Aber es war so schwer, denn auch seine Schwester Alyss war ihr eine so gute Freundin geworden.
Und dann hatte der Herr vom Spiegel – ein Mann von unergründlicher Macht und Weisheit, ein Mann von eindrucksvoller Würde und einem unbeschreiblichen Humor – sie aufgesucht und mit seiner tiefen, grollenden Stimme bemerkt, sie solle seinen Sohn endlich dazu bringen, ihr die Ehe anzutragen.
Vollends sprachlos hatte er sie stehen lassen.

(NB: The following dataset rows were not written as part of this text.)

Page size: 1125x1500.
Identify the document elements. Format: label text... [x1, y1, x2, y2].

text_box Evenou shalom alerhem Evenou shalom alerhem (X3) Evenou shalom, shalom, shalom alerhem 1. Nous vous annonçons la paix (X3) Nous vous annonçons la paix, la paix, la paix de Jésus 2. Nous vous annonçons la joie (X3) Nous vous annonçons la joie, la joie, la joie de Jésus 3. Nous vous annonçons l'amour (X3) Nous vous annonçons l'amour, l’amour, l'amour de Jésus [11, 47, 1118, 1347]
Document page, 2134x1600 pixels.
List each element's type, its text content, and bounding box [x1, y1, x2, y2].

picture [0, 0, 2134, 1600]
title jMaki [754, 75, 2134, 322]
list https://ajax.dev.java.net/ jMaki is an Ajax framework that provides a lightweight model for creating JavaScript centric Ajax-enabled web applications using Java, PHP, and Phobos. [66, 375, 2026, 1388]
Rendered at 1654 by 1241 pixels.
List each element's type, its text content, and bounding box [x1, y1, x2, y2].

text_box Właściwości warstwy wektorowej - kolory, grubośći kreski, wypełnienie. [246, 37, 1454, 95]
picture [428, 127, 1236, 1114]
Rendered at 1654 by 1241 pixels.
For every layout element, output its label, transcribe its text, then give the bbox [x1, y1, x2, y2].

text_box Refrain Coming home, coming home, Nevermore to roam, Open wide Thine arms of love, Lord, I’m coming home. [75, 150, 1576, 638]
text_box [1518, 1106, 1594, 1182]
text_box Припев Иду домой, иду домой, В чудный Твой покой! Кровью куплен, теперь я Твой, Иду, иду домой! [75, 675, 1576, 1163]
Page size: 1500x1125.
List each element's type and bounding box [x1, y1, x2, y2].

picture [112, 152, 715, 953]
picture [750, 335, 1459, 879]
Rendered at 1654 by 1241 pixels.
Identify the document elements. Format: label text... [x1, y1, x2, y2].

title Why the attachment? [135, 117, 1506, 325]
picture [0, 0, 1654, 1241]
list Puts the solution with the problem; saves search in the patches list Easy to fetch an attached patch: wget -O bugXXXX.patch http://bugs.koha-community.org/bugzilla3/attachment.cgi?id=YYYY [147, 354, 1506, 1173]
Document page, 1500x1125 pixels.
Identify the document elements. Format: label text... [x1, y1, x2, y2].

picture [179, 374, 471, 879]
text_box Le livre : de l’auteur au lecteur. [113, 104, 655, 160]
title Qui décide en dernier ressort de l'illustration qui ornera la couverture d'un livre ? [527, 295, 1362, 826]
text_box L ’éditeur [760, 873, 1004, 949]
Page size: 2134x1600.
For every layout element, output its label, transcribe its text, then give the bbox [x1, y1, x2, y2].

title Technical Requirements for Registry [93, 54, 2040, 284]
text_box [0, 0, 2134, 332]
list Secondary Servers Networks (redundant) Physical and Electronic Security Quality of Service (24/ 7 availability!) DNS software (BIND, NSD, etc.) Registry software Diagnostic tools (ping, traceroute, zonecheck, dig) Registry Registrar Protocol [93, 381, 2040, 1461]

Er hatte es ernst gemeint, daran bestand kein Zweifel. Aber – wie sollte das gehen? Sie war nicht ebenbürtig, wenn auch nicht von unehrlichem Stand. Doch ihr Vater war ein einfacher Handwerker, der wegen seines Wolfsrachens kaum des Sprechens fähig war. Sie tanzte und sang auf den Märkten, um die Kunden anzulocken. Sicher, sie tändelte nur, und keiner der Männer hatte ihr je mehr als einen Kuss geraubt.
Hatten sie eine Zukunft?
Marian schien es zu glauben. Er hatte von Venedig gesprochen, von Neapel, von Orangenbäumen, unter denen er mit ihr über das Meer schauen wollte, hatte ihr die bunten Märkte geschildert und die schwer beladenen Schiffe aus dem Morgenland. Hatte ihr Bilder von Zypressen und Granatapfelbäumen gemalt und die Düfte von Mimosen und Orangen heraufbeschworen.
Ihre Mutter war eine Fahrende gewesen, und sie selbst wünschte sich manchmal, auf Reisen in ferne Länder zu gehen.
Jetzt ruhten ihre Hände müßig auf dem bemehlten Teig, und erst das Klopfen an der Tür riss sie aus ihren Träumen.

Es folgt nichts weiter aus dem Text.